### [TASK DIRECTIONS]
For the records below, print the lines from the line with "Rua Três de" through the line with "۴ ـ ۲ ـ ۱ ـ ۱. تفسیر ضمنی درون ارجاعی" exactly as written; include both end lines and exclude the rest.

### [EXTRACTED RECORDS]
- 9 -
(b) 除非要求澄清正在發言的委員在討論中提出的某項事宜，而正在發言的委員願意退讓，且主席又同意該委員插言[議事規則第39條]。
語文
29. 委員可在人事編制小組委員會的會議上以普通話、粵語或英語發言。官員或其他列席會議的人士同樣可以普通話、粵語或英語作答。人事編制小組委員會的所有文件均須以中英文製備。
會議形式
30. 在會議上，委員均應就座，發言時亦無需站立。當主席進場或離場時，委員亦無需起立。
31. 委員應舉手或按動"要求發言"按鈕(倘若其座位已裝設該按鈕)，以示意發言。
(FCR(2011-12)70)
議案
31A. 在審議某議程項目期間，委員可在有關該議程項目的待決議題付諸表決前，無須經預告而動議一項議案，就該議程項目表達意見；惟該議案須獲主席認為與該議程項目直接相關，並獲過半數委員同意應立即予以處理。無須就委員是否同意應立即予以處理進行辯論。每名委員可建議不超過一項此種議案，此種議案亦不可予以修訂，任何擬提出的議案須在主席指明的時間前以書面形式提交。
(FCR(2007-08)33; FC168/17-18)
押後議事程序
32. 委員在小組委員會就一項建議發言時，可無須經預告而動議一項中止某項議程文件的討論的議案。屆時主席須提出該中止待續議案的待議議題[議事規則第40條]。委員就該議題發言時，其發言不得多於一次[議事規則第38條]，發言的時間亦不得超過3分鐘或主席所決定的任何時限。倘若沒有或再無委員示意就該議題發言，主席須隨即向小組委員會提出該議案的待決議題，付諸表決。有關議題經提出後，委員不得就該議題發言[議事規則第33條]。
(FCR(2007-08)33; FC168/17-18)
---
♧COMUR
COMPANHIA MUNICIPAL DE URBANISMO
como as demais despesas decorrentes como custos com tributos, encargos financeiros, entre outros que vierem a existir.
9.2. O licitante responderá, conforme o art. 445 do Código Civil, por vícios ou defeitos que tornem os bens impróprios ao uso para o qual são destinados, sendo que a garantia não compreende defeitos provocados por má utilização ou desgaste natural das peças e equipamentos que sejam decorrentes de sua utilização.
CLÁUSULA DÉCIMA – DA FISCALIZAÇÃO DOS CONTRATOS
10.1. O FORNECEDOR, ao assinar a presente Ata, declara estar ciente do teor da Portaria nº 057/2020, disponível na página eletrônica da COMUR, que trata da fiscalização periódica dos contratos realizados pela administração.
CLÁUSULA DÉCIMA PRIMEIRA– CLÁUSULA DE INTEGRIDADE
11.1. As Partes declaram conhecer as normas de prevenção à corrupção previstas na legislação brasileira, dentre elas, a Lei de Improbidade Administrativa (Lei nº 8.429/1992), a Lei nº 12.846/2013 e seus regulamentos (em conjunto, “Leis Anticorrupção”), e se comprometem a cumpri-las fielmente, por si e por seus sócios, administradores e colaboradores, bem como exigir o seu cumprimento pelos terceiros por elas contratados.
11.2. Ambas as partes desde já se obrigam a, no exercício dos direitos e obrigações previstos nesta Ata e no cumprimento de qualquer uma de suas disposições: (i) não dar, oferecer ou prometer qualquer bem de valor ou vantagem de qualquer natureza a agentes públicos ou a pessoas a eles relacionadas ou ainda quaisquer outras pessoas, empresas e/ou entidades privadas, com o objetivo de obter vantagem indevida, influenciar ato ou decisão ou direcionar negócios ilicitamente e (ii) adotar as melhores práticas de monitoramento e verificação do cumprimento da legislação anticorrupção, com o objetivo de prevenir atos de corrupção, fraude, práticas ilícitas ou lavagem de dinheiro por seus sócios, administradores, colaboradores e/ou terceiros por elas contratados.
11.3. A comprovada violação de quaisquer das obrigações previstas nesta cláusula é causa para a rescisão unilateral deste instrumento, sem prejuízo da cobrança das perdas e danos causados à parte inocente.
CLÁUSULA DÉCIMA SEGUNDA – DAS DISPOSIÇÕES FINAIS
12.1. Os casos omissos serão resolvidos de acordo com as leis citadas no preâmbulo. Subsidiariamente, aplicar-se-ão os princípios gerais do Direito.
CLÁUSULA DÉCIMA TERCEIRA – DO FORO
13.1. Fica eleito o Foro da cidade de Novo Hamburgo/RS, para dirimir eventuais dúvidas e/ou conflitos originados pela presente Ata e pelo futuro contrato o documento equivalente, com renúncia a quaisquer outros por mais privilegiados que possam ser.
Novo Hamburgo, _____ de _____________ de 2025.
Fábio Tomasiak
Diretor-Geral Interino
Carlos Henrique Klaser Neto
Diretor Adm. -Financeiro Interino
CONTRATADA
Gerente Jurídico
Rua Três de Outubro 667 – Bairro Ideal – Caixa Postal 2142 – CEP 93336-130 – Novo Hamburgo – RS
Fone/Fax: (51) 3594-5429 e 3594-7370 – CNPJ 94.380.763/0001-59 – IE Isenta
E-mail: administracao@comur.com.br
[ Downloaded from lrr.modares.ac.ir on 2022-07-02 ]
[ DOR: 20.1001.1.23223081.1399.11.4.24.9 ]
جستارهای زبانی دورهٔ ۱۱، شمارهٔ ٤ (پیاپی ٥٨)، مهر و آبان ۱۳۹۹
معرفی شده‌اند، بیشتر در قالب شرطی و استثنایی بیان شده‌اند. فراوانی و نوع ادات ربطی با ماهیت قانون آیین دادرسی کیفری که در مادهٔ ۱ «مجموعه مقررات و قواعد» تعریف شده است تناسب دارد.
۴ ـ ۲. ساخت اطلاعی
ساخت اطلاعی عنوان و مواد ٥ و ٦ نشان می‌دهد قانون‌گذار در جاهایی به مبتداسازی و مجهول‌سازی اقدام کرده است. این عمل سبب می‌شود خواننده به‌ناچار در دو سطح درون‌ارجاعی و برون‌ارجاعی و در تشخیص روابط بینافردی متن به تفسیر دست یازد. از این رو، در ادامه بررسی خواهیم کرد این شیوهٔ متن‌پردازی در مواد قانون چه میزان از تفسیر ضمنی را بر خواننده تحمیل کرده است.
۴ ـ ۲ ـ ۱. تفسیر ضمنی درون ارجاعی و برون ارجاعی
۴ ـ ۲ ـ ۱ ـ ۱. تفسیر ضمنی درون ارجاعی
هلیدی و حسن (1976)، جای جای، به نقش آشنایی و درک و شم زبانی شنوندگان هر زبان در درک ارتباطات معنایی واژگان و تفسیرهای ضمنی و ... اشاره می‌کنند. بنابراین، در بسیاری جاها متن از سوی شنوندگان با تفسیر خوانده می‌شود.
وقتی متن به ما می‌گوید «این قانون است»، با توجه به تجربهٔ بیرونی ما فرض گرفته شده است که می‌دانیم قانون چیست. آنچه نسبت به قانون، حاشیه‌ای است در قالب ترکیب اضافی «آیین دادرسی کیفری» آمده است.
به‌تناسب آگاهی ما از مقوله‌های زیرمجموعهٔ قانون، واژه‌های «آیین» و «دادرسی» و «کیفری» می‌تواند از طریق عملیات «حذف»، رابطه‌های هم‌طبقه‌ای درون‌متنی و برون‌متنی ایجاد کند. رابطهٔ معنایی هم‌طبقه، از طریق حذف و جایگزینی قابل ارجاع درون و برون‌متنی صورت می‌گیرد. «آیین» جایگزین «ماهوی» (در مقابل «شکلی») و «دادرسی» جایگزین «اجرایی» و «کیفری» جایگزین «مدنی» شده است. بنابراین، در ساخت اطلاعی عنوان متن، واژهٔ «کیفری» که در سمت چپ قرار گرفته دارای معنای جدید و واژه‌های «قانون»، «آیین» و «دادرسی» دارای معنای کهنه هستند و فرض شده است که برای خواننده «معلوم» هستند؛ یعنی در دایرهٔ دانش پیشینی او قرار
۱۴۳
--
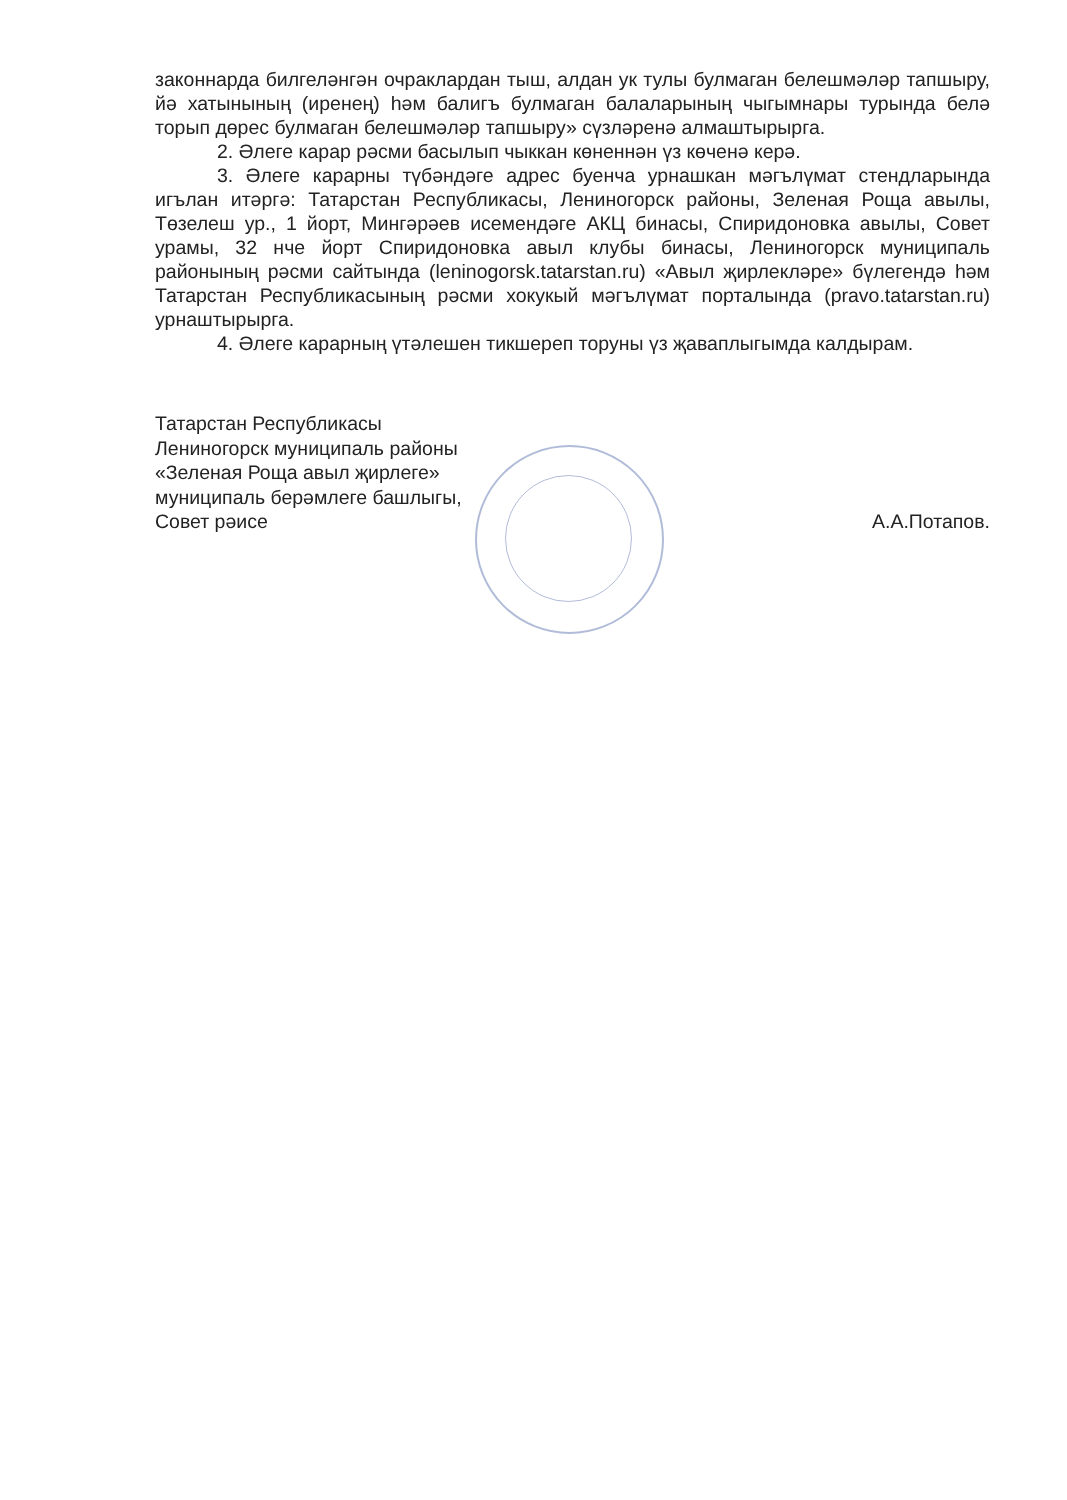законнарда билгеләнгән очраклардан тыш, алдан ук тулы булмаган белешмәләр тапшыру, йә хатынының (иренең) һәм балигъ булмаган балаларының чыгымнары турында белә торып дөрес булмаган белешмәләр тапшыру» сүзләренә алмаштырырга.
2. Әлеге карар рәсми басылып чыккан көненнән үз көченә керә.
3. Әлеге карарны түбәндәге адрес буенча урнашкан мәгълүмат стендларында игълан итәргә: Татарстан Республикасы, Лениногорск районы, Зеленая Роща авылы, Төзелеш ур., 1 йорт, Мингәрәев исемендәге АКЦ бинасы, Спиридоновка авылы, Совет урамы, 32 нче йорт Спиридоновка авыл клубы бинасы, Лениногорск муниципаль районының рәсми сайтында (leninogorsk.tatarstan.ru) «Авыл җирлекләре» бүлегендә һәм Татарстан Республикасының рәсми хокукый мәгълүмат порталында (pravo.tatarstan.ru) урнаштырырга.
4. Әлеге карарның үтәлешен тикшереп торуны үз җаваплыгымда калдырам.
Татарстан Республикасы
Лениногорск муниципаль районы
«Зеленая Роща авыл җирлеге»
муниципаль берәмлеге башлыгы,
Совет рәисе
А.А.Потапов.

### [TASK OUTPUT]
Rua Três de Outubro 667 – Bairro Ideal – Caixa Postal 2142 – CEP 93336-130 – Novo Hamburgo – RS
Fone/Fax: (51) 3594-5429 e 3594-7370 – CNPJ 94.380.763/0001-59 – IE Isenta
E-mail: administracao@comur.com.br
[ Downloaded from lrr.modares.ac.ir on 2022-07-02 ]
[ DOR: 20.1001.1.23223081.1399.11.4.24.9 ]
جستارهای زبانی دورهٔ ۱۱، شمارهٔ ٤ (پیاپی ٥٨)، مهر و آبان ۱۳۹۹
معرفی شده‌اند، بیشتر در قالب شرطی و استثنایی بیان شده‌اند. فراوانی و نوع ادات ربطی با ماهیت قانون آیین دادرسی کیفری که در مادهٔ ۱ «مجموعه مقررات و قواعد» تعریف شده است تناسب دارد.
۴ ـ ۲. ساخت اطلاعی
ساخت اطلاعی عنوان و مواد ٥ و ٦ نشان می‌دهد قانون‌گذار در جاهایی به مبتداسازی و مجهول‌سازی اقدام کرده است. این عمل سبب می‌شود خواننده به‌ناچار در دو سطح درون‌ارجاعی و برون‌ارجاعی و در تشخیص روابط بینافردی متن به تفسیر دست یازد. از این رو، در ادامه بررسی خواهیم کرد این شیوهٔ متن‌پردازی در مواد قانون چه میزان از تفسیر ضمنی را بر خواننده تحمیل کرده است.
۴ ـ ۲ ـ ۱. تفسیر ضمنی درون ارجاعی و برون ارجاعی
۴ ـ ۲ ـ ۱ ـ ۱. تفسیر ضمنی درون ارجاعی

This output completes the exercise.